■ **WHAT YOU SHOULD DO**:
Reproduce the full passage about the Putter Boy sundial statue word for word.

If you notice the actual composition of Putter Boy, though, you’ll notice that the shaft of the club appears unusually long. That’s because Richards’ intent was to make the statue a sundial, and to make it accurately tell time, the angle of the club had to be longer than would appear normal. This is also why the statue was called Sundial Boy.

At this point, historical references to Sundial Boy dry up, and Pinehurst refers to the five-decade era of silence as “The Gap.” We know that Sundial Boy continued to hold its place of prominence in the middle of the putting green, but for a time it just existed, while the Golf Lad fell out of favor in advertising.

■ **GIVEN ENTRIES**:

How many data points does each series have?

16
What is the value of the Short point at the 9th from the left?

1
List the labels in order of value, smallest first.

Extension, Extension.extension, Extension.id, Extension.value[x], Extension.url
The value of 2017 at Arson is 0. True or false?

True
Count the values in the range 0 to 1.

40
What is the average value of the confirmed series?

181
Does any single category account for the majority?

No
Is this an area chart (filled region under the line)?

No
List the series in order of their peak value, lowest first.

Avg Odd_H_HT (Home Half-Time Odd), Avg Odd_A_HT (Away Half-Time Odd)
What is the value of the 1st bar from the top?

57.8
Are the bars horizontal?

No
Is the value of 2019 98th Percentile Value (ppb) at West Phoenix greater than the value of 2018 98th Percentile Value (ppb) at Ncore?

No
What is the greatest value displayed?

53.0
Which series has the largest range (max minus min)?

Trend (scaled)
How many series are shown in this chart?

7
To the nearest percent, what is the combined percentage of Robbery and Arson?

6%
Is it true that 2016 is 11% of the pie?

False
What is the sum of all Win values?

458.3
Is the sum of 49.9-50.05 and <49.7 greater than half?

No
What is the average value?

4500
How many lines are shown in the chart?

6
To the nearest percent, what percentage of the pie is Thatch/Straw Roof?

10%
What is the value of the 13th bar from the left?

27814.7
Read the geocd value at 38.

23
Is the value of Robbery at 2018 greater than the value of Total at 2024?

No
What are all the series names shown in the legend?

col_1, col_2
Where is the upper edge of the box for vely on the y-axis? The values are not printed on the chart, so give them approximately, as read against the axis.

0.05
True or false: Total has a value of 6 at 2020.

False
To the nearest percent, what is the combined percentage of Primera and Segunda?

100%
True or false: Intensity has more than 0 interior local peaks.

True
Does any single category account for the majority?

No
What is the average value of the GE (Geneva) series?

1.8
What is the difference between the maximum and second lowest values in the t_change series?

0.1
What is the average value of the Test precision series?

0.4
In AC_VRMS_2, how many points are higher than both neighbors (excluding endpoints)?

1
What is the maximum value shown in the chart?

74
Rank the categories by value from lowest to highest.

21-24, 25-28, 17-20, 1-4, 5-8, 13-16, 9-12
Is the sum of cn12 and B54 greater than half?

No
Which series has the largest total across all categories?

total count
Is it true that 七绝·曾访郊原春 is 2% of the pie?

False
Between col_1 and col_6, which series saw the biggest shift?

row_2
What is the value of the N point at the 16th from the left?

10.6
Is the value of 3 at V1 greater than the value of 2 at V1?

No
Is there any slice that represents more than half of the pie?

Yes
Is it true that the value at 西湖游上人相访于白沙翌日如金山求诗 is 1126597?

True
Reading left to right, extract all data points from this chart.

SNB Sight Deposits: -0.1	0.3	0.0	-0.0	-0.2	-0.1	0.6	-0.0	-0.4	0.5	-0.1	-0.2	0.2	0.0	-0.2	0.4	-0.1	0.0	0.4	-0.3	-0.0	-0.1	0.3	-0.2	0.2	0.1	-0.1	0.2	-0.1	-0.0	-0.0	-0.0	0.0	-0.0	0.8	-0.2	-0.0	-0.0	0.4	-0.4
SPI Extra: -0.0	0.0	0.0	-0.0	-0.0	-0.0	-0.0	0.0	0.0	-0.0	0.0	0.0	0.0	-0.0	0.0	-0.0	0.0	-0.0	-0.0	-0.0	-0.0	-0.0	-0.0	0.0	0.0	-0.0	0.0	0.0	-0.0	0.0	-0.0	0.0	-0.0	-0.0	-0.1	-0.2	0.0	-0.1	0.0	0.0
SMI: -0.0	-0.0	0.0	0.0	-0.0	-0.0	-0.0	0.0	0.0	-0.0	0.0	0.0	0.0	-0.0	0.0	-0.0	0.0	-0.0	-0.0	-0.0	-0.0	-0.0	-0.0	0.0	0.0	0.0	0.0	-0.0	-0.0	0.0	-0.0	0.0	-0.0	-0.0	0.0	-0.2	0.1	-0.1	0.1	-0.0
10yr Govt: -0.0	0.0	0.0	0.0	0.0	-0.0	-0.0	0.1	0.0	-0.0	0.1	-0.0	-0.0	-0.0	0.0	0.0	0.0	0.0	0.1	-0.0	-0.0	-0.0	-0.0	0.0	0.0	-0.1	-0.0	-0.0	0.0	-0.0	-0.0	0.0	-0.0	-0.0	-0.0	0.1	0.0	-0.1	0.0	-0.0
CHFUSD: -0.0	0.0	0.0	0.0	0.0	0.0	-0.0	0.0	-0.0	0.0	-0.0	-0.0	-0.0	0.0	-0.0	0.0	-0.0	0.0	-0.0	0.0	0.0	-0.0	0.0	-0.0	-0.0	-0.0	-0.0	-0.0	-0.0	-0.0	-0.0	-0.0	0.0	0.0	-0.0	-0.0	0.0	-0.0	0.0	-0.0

■ **THE ANSWER**:
If you notice the actual composition of Putter Boy, though, you’ll notice that the shaft of the club appears unusually long. That’s because Richards’ intent was to make the statue a sundial, and to make it accurately tell time, the angle of the club had to be longer than would appear normal. This is also why the statue was called Sundial Boy.

At this point, historical references to Sundial Boy dry up, and Pinehurst refers to the five-decade era of silence as “The Gap.” We know that Sundial Boy continued to hold its place of prominence in the middle of the putting green, but for a time it just existed, while the Golf Lad fell out of favor in advertising.